I just kept going, even in the face of adversity. My feet, you see, had swollen overnight as the tents were set up on a slope. I know, right? My feet looked even more like Hobbit feet now. With the torrential rain overnight I erred on the side of caution and wore the On trail shoes. This was a partial mistake. I say partial because they were good on some slippery downhills, especially those on chalk but, and I mean this, they squeaked on the road so much people would laugh, and they were uncomfortable. At one point, just to give my feet some respite, I stopped and took out the insoles. And that extra couple of millimetres of room made one hell of a difference. It got me to the end, and all the way to Winchester Cathedral, and my photo op with the King.
The Bling
Pretty good. Am glad I did it.
Summary
I was very disappointed with the distance of day one. But overall I beat my double marathon PB (from Race to the Tower 2018) by two clear hours. That is good. I hated the camping and by the time my train pulled into Waterloo I had cancelled the second half of Race to the Stones, so I would be just running 50K on day one from Lewknor to Didcot, and booked hotels for either side and overnight at the South Coast Challenge in September. Fuck camping.

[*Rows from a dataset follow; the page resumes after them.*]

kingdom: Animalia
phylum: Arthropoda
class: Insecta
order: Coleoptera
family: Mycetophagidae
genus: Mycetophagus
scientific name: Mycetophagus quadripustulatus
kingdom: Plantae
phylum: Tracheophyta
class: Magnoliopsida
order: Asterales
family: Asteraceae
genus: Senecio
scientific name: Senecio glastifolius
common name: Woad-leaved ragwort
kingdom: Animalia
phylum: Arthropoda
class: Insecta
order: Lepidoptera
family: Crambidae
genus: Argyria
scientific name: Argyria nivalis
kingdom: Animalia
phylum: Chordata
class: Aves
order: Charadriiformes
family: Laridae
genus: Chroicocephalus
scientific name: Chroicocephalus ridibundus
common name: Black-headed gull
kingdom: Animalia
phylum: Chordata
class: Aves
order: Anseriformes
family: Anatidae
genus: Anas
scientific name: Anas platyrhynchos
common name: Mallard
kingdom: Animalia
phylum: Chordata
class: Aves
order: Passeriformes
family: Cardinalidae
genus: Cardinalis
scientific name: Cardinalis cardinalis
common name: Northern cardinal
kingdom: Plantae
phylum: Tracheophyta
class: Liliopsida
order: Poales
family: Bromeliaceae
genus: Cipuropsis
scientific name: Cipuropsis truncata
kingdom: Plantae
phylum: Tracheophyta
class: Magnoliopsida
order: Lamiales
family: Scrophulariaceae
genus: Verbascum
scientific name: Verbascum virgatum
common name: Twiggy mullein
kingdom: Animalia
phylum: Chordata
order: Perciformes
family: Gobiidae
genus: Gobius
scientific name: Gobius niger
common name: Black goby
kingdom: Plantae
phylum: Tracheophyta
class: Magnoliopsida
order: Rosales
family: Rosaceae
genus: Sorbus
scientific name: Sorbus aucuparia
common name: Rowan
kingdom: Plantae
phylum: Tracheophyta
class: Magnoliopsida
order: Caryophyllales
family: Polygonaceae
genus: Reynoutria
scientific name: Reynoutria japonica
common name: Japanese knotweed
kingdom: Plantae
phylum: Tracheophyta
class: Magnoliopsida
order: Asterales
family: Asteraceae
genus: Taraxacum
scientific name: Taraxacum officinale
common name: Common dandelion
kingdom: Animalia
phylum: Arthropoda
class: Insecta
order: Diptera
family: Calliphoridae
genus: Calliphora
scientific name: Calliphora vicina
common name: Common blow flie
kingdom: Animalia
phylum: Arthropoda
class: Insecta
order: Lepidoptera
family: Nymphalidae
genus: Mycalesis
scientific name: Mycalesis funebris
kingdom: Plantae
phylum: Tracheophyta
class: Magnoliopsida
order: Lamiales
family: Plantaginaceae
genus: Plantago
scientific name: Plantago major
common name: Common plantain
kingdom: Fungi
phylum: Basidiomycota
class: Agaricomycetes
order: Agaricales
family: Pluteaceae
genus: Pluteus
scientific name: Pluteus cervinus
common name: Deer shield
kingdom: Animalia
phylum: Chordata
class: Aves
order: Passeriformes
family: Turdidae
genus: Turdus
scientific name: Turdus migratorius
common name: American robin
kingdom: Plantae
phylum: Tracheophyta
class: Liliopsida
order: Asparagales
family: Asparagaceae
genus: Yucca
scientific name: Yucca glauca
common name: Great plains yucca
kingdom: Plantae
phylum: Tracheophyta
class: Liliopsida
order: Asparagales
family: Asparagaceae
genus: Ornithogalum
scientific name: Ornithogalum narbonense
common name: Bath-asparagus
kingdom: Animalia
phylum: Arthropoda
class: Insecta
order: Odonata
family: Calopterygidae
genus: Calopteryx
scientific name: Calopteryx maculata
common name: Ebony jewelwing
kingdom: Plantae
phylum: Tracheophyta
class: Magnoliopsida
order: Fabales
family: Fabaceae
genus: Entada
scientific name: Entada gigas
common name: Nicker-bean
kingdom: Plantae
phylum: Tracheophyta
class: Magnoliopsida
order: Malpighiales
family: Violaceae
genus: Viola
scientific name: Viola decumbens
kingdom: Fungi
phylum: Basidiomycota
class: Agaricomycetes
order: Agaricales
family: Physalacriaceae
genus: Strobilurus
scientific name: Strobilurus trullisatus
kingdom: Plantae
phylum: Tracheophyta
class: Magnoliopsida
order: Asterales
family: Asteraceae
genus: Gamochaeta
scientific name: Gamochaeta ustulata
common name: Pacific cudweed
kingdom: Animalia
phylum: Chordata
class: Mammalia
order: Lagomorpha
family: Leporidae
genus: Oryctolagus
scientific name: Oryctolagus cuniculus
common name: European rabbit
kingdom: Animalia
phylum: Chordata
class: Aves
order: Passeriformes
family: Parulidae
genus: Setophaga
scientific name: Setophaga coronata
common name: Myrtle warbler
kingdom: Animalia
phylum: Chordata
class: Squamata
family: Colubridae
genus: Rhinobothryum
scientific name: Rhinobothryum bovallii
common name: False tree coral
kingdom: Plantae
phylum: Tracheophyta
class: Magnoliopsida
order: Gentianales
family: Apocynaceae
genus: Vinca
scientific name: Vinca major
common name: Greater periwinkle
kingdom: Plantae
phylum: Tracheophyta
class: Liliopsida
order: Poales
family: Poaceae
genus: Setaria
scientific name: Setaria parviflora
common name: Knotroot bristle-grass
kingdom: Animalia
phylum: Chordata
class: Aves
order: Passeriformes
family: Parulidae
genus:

The Race to the King 2021 was better by far that 2016 inasmuch as I knew what I was doing. I run trail all the time now. Multiday races and long, long, days on my feet in the woods and hills make up most of my racing year. When your shoes make your feet hurt, the food is so disgusting you have to throw it away to stop yourself throwing up, you have no sleep, one of the two marathons is no longer a marathon, but you can still cross that finish line with a smile? Well, that makes it all worth it. It shows you who you are and what you have become.
WOULD I RECOMMEND THE RACE TO THE KING? YES
WOULD I RUN THE RACE TO THE KING AGAIN? NO
NEXT UP: SERPENT TRAIL
And you can listen to the Race to the King 2021 Podcast here on Apple podcasts and Buzzsprout.
Great write up, 👍. Hoping to do day 2 of RTTS if achilles plays ball.
Consider changing the phrase “like a Jewish foreskin” to “like a whippet” or something less likely to offend. Your blog, of course, but in 2021 it hits a bum note in my humble opinion.